Often, when I go to tackle a problem, I look to use the simplest tools available first. Unix (and its derivatives/descendants, like Mac OS X and Linux) was designed with the following principles in mind:
Write programs that do one thing and do it well. Write programs to work together. Write programs to handle text streams, because that is a universal interface. —Doug McIlroy
One of my side projects is an index of property assessment records for New Jersey. The pages containing the property records all have the same URL structure:
/property/muncode/block/lot
Where the “muncode” is the 4 digit identifier for New Jersey municipalities published by the Division of Taxation, and the “block” and “lot” are the local level parcel identifiers. So each directory reflects essentially the spatial distribution of properties – lots will be near to other lots within the same block or municipal folder.
I recently wanted to see how each town was performing in terms of page views. Now, I can see such a report using the Content Drilldown in Google Analytics, but I really did not want to write something substantial to get at the information programmatically for further analysis.
Content Drilldown is available through the API, so I could write something that authenticates against the API, performs the queries and stores the results, but that would be overkill, considering I also have the access log from Apache at my disposal.
I was able to make a report similar to what is on Google Analytics by using several Unix tools.
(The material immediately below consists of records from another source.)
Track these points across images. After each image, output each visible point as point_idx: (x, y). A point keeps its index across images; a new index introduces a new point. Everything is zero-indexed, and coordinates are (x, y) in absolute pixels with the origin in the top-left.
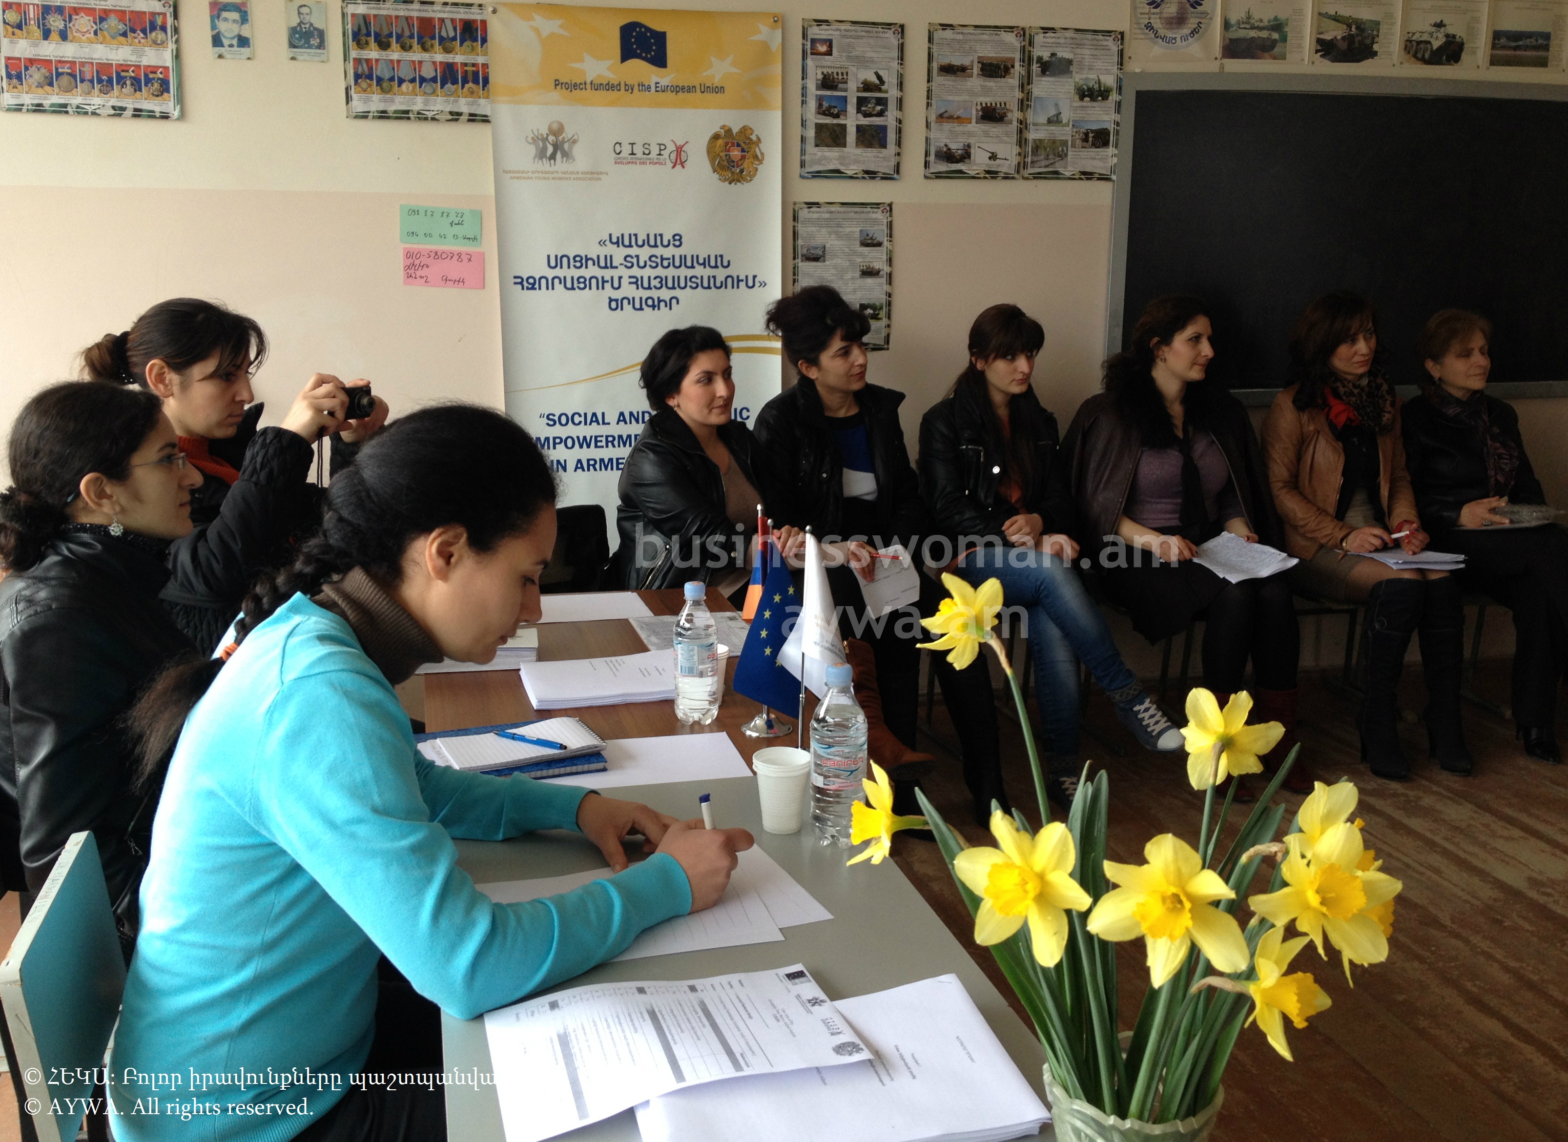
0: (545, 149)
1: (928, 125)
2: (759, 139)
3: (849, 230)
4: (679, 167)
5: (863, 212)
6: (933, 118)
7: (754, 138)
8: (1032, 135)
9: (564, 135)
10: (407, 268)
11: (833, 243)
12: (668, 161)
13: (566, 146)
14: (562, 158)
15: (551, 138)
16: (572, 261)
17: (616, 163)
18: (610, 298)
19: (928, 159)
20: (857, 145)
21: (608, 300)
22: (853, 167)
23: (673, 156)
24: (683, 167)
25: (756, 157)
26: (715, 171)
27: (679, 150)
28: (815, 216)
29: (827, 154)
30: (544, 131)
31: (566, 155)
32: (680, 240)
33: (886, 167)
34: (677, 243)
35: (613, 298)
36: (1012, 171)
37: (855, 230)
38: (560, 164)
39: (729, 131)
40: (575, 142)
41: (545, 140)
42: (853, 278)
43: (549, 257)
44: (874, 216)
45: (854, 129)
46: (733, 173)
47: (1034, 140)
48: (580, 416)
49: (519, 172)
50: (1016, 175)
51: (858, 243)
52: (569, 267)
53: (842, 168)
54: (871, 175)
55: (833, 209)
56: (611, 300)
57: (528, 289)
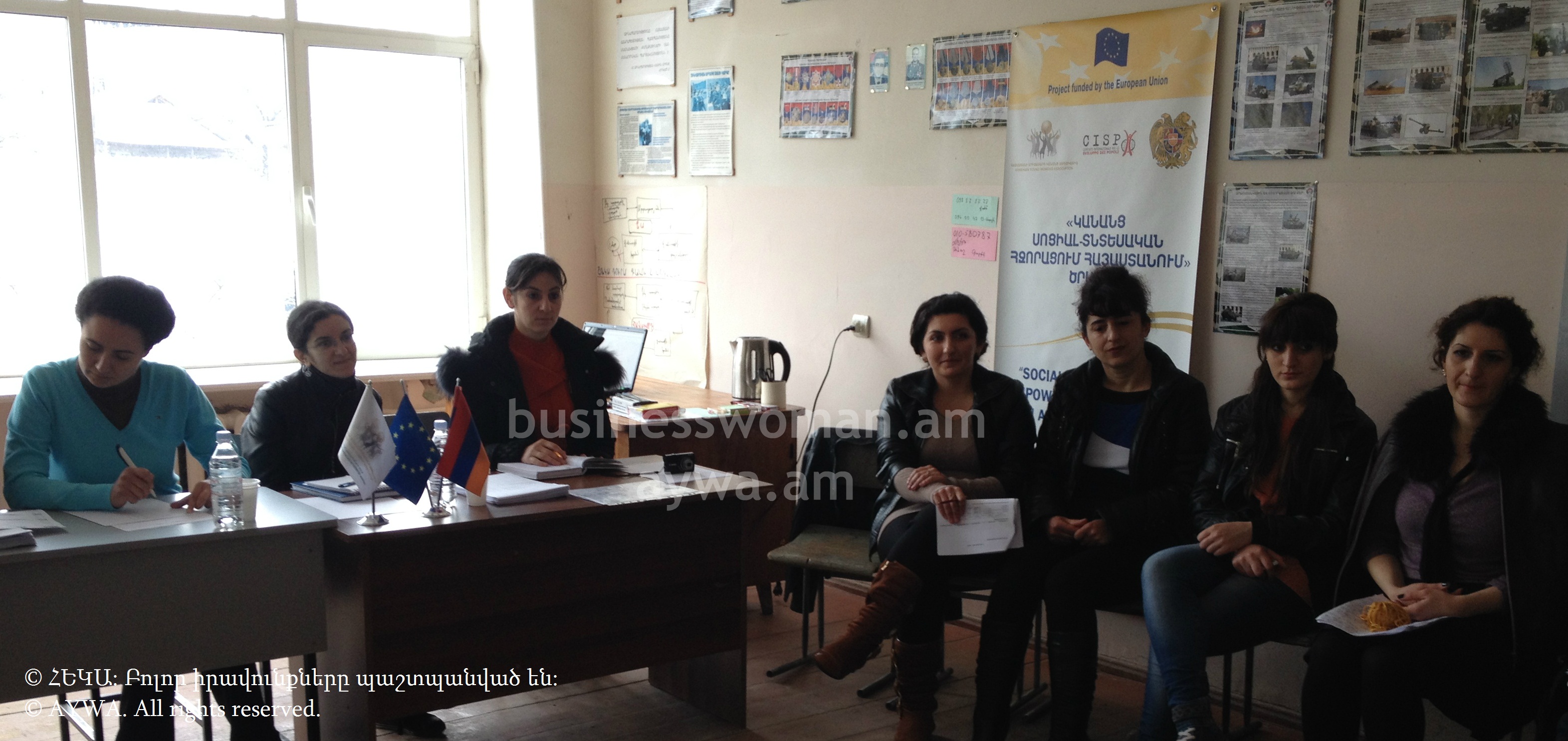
0: (1038, 145)
1: (1355, 99)
2: (1194, 124)
3: (1273, 211)
4: (1128, 154)
5: (1288, 193)
6: (1361, 90)
7: (1190, 123)
8: (1473, 102)
9: (1051, 132)
10: (954, 243)
11: (1258, 225)
12: (1120, 150)
13: (1052, 141)
14: (1049, 151)
15: (1043, 135)
16: (1048, 239)
17: (1084, 153)
18: (1071, 272)
19: (1353, 134)
20: (1282, 125)
21: (1070, 274)
22: (1276, 147)
23: (1124, 145)
24: (1131, 154)
25: (1191, 142)
26: (1154, 156)
27: (1129, 138)
28: (1244, 197)
29: (1254, 135)
30: (1039, 130)
31: (1052, 149)
32: (1123, 221)
33: (1312, 146)
34: (1121, 224)
35: (1073, 272)
36: (1447, 144)
37: (1278, 210)
38: (1047, 158)
39: (1168, 119)
40: (1058, 137)
41: (1039, 137)
42: (1273, 261)
43: (1034, 234)
44: (1299, 196)
45: (1280, 108)
46: (1170, 158)
47: (1475, 108)
48: (1045, 372)
49: (1021, 165)
50: (1453, 149)
51: (1281, 225)
52: (1046, 245)
53: (1265, 148)
54: (1293, 154)
55: (1259, 191)
56: (1072, 273)
57: (1020, 262)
Here’s what I did in one line to get the same type of information.
$ grep -oP '/property/\d+' access_log | sort | uniq -c | sort -rn
12289 /property/1508
11226 /property/0714
9630 /property/1506
8272 /property/0906
8130 /property/1507
...
First, grep
(globally search with regular expressions and print) will take in a file – in this case, “access_log” – and return only the portion of each line that matches the regular expression “/property/\d+
“. The significant portion of that is the \d+
which means match one or more digits. Normally, grep
returns the entire line when there is a match. The -oP
are two flags to say only return the match and use Perl regular expressions.
If you’re not familiar with Unix, you may have once looked at your keyboard and thought, “what’s that vertical line and when would I ever need it?” The vertical line is often referred to as the “pipe” character, as it signifies that the output of one Unix tool should be passed (or piped) into the next tool written on the command line. With this, we can channel the results of a tool into the next tool for further processing.
We pipe the output of grep
(a list of all second-order directories accessed by visitors) into sort
. sort
does what is sounds like, sorting each line returned alphabetically. We sort the output of grep
to use the next tool to give us our count, uniq
.
uniq
collapses duplicate lines into one and can also provide a count of lines collapsed (using -c). In order for uniq
to work properly, we need to sort the file first.
Finally, I sort the piped output one more time, now using the
r
and n
flags, which reverse the order and sort numerically instead of alphabetically, allowing me to see the most-visited municipalities at the top of my output.
I can further process these results, using other tools like awk
and sed
to perform other tasks, such as reformatting to CSV for loading into a database.
The Unix philosophy has always been in the back of my mind when working with Desktop GIS. The UIs are always so busy and complex that you often struggle with knowing what tool to use but being unable to find it. Or be stuck with the point-and-click mentality, where the tools expect human intervention in order to work. While concepts like ModelBuilder in ArcGIS Desktop are a step in the right direction, it still leaves much to be desired. Don’t get me wrong, I’m not suggesting we go back to AML, but we should put more thought into the tools that are available to us and use the ones that are best for the job. While I’m most at home programming in Python and could easily have written something in the language to parse the file and tally the results, it was ultimately much quicker to briefly experiment with existing tools and come up with a solution.
The right tools aren’t always the familiar ones, but you might become more familiar with them with some experimentation.